International students increase campus culture: Brazil

Becoming an international student is a difficult decision for students. For Marjore Bragion, a junior from Brazil, the decision to become an international student at Seton Hall seemed easy enough: she sat down, thought about what she wanted to do with her life and went online.

Bragion was an au pair in the United States for a year before starting college. “I decided to extend to my visa and go to college here in America,” she said. “I always wanted to go to college here and that’s how I found Seton Hall University.”

Discovering the program allowed her to broaden her horizons. She was able to travel to 25 states including Hawaii, California, Alaska and Florida. The fact that English is spoken in America and the “different cultures of the people that (she) met” is what she said excited her most about being an international student.

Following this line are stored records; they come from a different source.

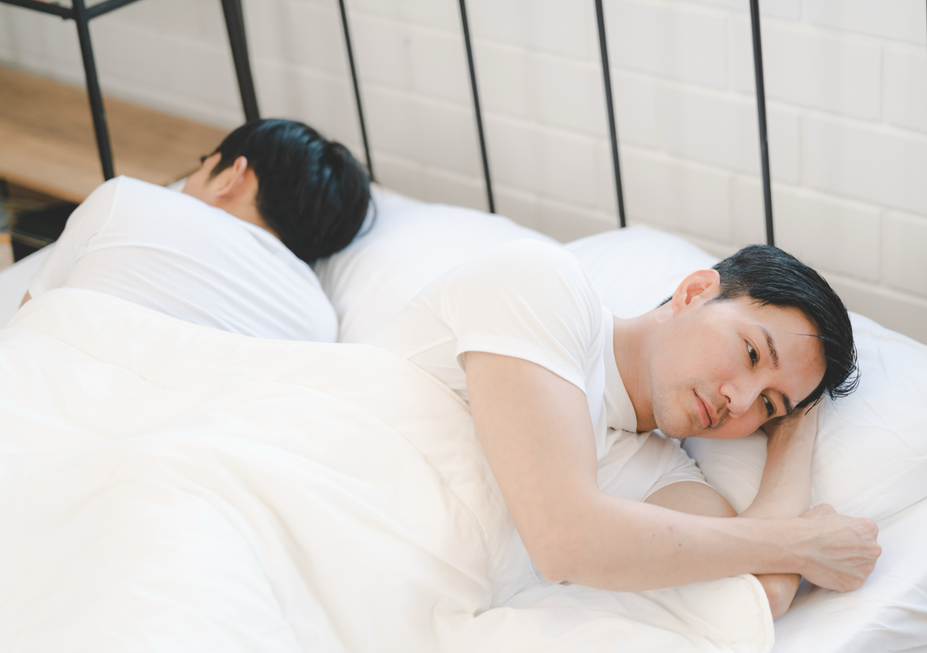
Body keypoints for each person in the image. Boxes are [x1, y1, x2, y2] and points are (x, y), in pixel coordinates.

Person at [371, 239, 881, 619]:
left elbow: (758, 593)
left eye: (768, 405)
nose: (741, 402)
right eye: (750, 353)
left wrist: (796, 429)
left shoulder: (664, 475)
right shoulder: (544, 288)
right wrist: (803, 544)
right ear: (695, 292)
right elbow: (562, 537)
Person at [21, 119, 370, 342]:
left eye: (205, 162)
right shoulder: (317, 323)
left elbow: (23, 327)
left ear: (234, 176)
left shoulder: (124, 199)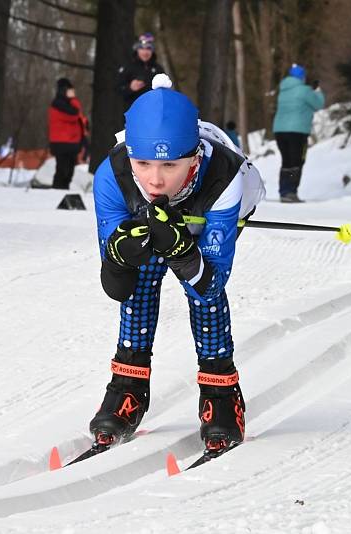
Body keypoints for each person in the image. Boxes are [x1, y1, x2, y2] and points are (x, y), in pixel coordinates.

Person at [90, 74, 265, 456]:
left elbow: (210, 285)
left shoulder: (225, 178)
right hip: (162, 215)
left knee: (201, 297)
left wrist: (183, 251)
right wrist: (120, 254)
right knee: (139, 280)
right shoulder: (112, 175)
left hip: (210, 208)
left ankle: (221, 394)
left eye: (170, 165)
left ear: (194, 156)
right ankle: (128, 389)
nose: (154, 180)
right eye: (143, 163)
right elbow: (116, 285)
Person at [272, 63, 325, 202]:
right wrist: (317, 90)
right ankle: (291, 192)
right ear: (302, 77)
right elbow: (318, 104)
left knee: (286, 161)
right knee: (297, 161)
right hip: (297, 131)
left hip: (279, 130)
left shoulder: (283, 91)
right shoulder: (304, 90)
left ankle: (284, 191)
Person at [48, 78, 88, 189]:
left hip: (70, 143)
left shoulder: (65, 103)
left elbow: (80, 119)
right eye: (70, 90)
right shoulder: (58, 104)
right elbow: (74, 114)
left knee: (69, 171)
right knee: (62, 171)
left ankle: (62, 190)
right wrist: (74, 100)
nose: (73, 93)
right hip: (62, 143)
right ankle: (57, 191)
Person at [116, 32, 166, 110]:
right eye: (142, 48)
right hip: (134, 113)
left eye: (148, 48)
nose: (145, 52)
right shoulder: (128, 67)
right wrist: (130, 88)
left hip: (154, 113)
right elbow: (117, 90)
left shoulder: (158, 69)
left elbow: (165, 92)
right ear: (137, 50)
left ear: (152, 51)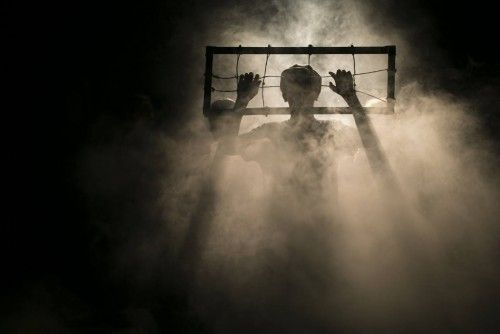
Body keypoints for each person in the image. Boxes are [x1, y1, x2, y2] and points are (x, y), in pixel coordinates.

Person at [207, 65, 362, 205]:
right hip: (282, 228)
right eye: (295, 89)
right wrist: (242, 101)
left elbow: (367, 141)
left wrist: (351, 97)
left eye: (305, 88)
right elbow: (227, 147)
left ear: (315, 93)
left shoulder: (331, 131)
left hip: (325, 225)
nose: (300, 95)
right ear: (285, 95)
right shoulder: (270, 132)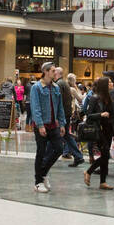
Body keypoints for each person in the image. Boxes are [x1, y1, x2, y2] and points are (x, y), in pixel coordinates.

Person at [30, 61, 66, 193]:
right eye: (52, 71)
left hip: (53, 125)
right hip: (41, 125)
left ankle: (43, 173)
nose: (55, 73)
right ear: (45, 71)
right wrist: (40, 125)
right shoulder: (37, 88)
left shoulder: (56, 88)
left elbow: (60, 107)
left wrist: (62, 123)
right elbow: (35, 107)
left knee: (59, 149)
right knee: (41, 152)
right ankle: (38, 182)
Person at [82, 76, 114, 191]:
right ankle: (89, 171)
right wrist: (100, 115)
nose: (112, 84)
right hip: (99, 130)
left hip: (108, 130)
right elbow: (89, 116)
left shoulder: (110, 97)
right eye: (110, 82)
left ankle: (103, 182)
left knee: (105, 156)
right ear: (105, 85)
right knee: (106, 155)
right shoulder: (94, 98)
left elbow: (112, 116)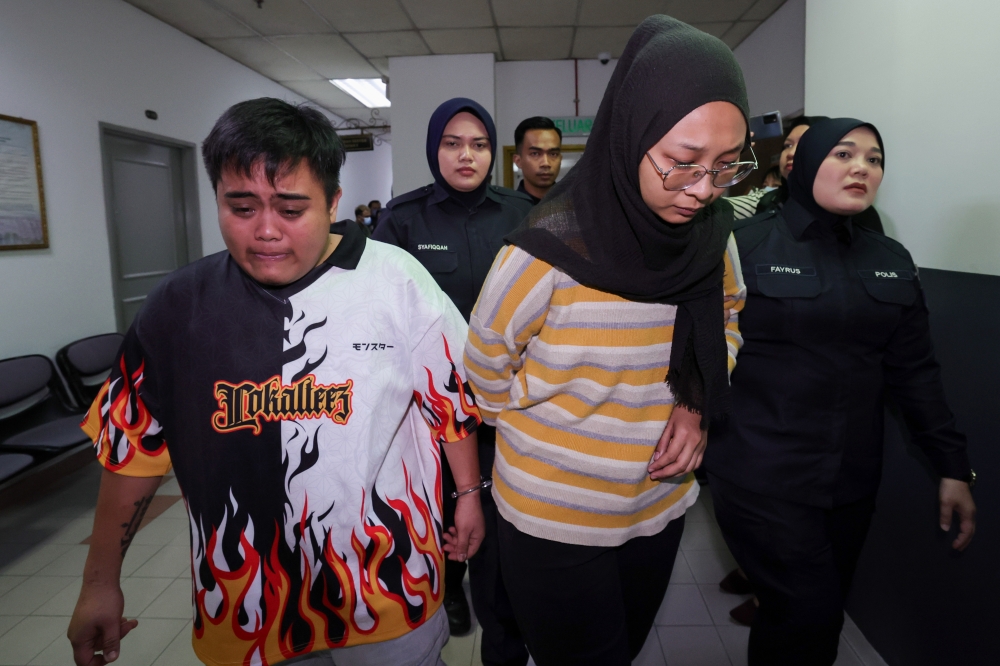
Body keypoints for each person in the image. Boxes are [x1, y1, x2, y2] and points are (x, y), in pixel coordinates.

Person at [67, 98, 485, 666]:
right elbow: (133, 452)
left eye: (292, 209)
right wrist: (99, 581)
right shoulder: (176, 307)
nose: (266, 231)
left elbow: (450, 402)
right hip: (246, 604)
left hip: (388, 587)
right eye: (241, 207)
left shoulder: (395, 281)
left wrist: (467, 497)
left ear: (334, 202)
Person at [464, 16, 752, 665]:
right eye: (682, 164)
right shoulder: (545, 251)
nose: (704, 189)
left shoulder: (713, 237)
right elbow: (484, 370)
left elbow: (727, 319)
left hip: (658, 503)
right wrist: (562, 435)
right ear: (630, 134)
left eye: (726, 167)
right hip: (555, 516)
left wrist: (696, 400)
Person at [706, 118, 977, 666]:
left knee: (802, 621)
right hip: (761, 474)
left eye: (874, 159)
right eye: (844, 154)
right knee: (808, 612)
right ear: (806, 163)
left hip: (849, 480)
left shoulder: (890, 260)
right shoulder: (743, 245)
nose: (861, 167)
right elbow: (697, 355)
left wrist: (952, 465)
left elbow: (915, 372)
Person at [372, 98, 533, 649]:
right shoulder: (403, 217)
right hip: (428, 410)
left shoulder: (522, 214)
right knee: (439, 503)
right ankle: (451, 587)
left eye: (479, 144)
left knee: (494, 503)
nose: (467, 155)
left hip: (502, 399)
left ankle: (497, 607)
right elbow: (383, 312)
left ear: (493, 150)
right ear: (433, 148)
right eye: (452, 143)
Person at [511, 116, 563, 204]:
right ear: (518, 161)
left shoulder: (574, 207)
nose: (546, 163)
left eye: (553, 154)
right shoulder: (509, 211)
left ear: (560, 159)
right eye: (535, 154)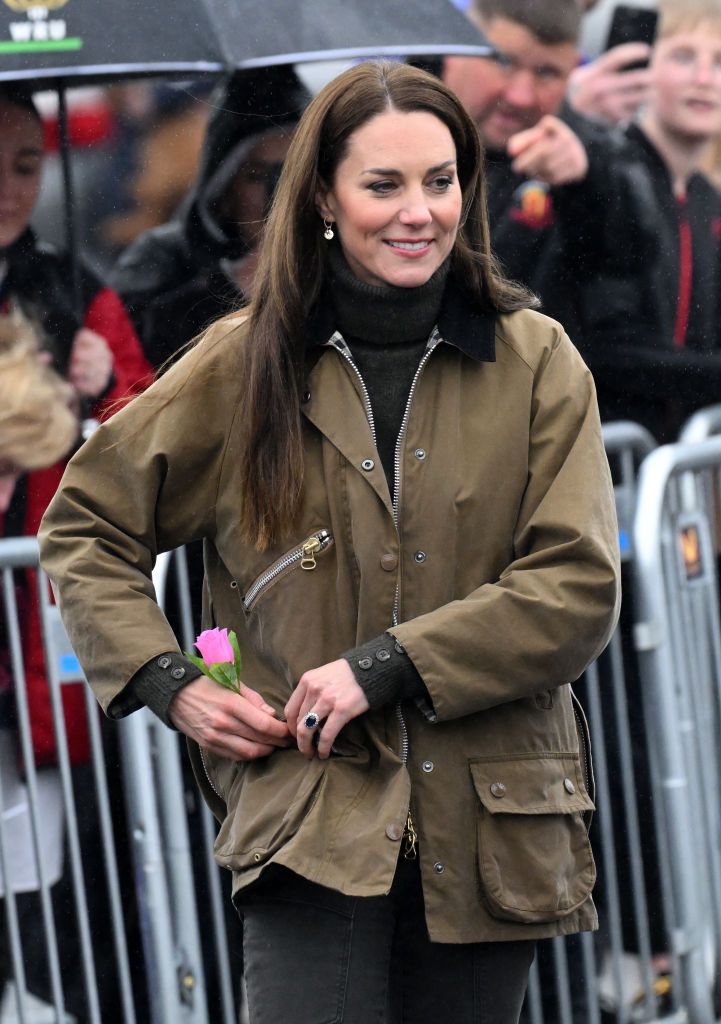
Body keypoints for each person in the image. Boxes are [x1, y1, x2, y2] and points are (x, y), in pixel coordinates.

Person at [39, 61, 620, 1024]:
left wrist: (387, 665)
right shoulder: (242, 360)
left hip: (494, 821)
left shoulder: (538, 361)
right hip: (306, 809)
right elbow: (86, 526)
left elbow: (574, 586)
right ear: (322, 198)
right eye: (382, 184)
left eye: (439, 181)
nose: (418, 212)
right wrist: (170, 682)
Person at [0, 82, 152, 1021]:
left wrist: (105, 393)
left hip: (38, 622)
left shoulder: (74, 285)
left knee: (47, 858)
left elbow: (146, 443)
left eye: (26, 165)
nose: (12, 187)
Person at [440, 0, 649, 342]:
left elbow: (633, 263)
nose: (521, 96)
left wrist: (586, 183)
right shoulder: (386, 121)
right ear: (453, 50)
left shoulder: (587, 154)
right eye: (503, 61)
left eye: (547, 73)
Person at [581, 0, 721, 442]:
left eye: (720, 61)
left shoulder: (706, 199)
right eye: (683, 57)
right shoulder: (610, 174)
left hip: (676, 473)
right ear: (641, 68)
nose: (704, 78)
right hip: (608, 459)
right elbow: (608, 347)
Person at [112, 66, 310, 369]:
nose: (278, 192)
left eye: (293, 170)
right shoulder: (163, 276)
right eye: (257, 176)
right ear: (223, 190)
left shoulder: (346, 273)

According to Bragion, life as an international student in America is easy compared to what it is like being a student in Brazil: from mannerisms to shopping and even traveling.

Getting acclimated to America’s culture was quite difficult for Bragion.

“The first year it was horrible but after that first year I did get used to it, but of course the first year is the hardest” Bragion said.

Despite the initial difficulties, some aspects of American daily life always appealed to her.

“I like how people just come up to you on the street and say ‘good morning’, ‘how are you’ and ‘I like your shoes,” she said.

Bragion believes that not only the lifestyle in America is easier than in Brazil, but the way that college is controlled in America is simpler. She said that, in Brazil, students have to follow the schedules given to them and that in America there is more flexibility to choose your class schedule and study what you like.

“I love how small the school is and the friends that I have here,” she said. “In American lifestyle it’s like you work for a day and buy whatever you want, but in Brazil you have to work for about a month and then you can get what you want.”

Bragion plans to graduate from Seton Hall in 2012.